Festival Film Review: Secret Sunshine at the BFI London Film Festival

Secret Sunshine

Caution: this post contains spoilers.

It was slightly disappointing to see Screen One of the Odeon West End (seating capacity: 500) somewhat under half full for the London premiere of Lee Chang-dong’s Secret Sunshine last Monday. By contrast, No Mercy for the Rude, a film which (from its description at least) is much more in the hackneyed Asia Extreme mainstream, was fully booked for the following night, albeit at the much smaller ICA screen (seating capacity: 185).
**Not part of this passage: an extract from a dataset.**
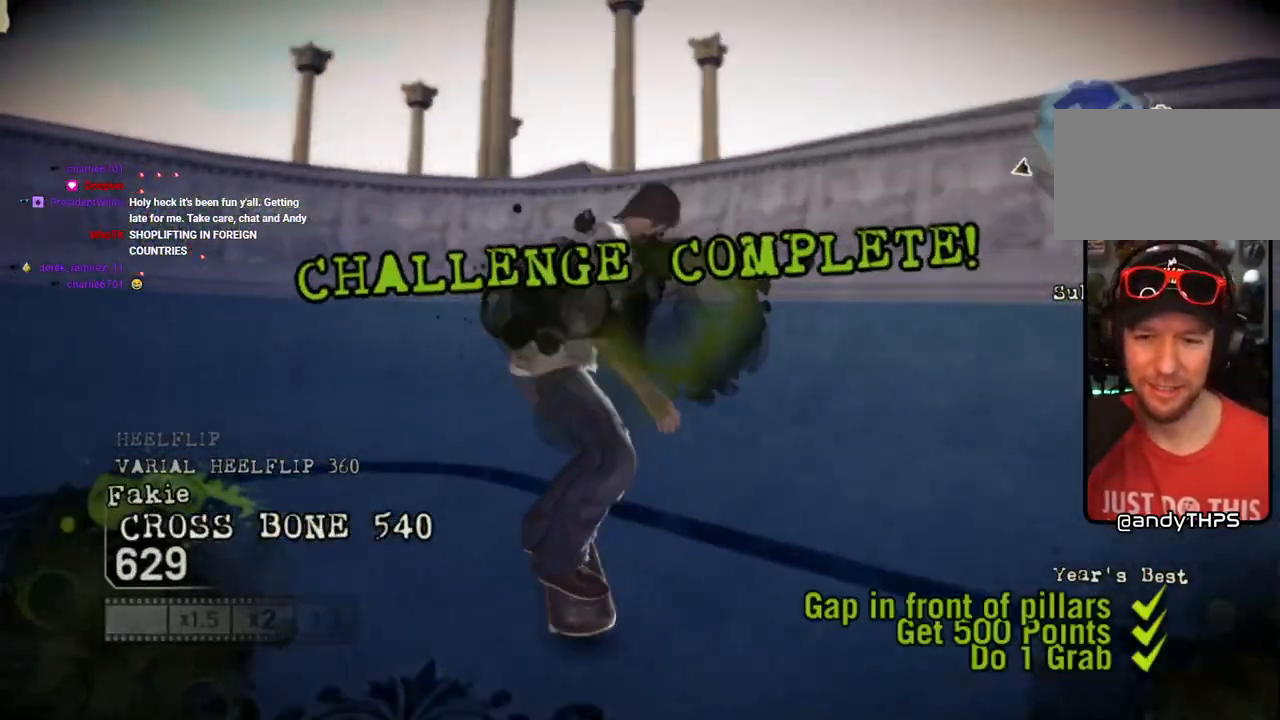
{"dt_ms": 500, "buttons": [], "left_stick": "left", "right_stick": "center", "events": []}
At two hours twenty minutes, it’s a long film, but somehow time didn’t seem to drag. The slowest part was the time up to the point when Shin-ae suffers the calamity which sets off her downward spiral. The nature of the calamity itself was guessable from the thinly-veiled spoilers in the various reviews available on the internet; and this early section only went slowly because those spoilers led me to expect the event to occur much earlier than it actually did. Probably if I had not known what was going to happen the pacing would have been about right. From that point onwards, the film is deeply absorbing.

Unlike his earlier films, it’s difficult to see what, if anything, Lee is critiquing in this film. Green Fish was about modernity and Korea’s accelerated economic development; Peppermint Candy revisited some of these themes, adding in some of Korea’s troubled political history. Oasis, while addressing the marginalised in society was more about the hypocrisy of two individual families and how those families took advantage of their two unfortunate members. Secret Sunshine continues that trend of focusing on individuals rather than looking at grand trends in society as a whole.

PrayersYes, like all Lee’s films, there are elements in this film which firmly place it in modern Korea — the fake diploma casually hung on the wall which raises the question of how many more Shin Jeong-ahs remain to be discovered at every level of academia, the land speculation by individuals who can’t seem to afford it, the expressions on the faces of the worshippers at the revivalist church which could have been taken straight from the Associated Press photos (example right) of the church that sent those missionaries to Afghanistan.

But the film isn’t “about” any of these elements, and while much of the action takes place among the evangelical Christian community the film doesn’t seem to be critiquing it. To me, the film is an unbiased presentation of that style of religion1. Some might be repelled by the pushy pharmacist who offers Shin-ae an evangelical tract on their first meeting; but equally Shin-ae’s unasked-for advice to a shopkeeper to give her shop a lick of paint could be regarded as similarly tactless.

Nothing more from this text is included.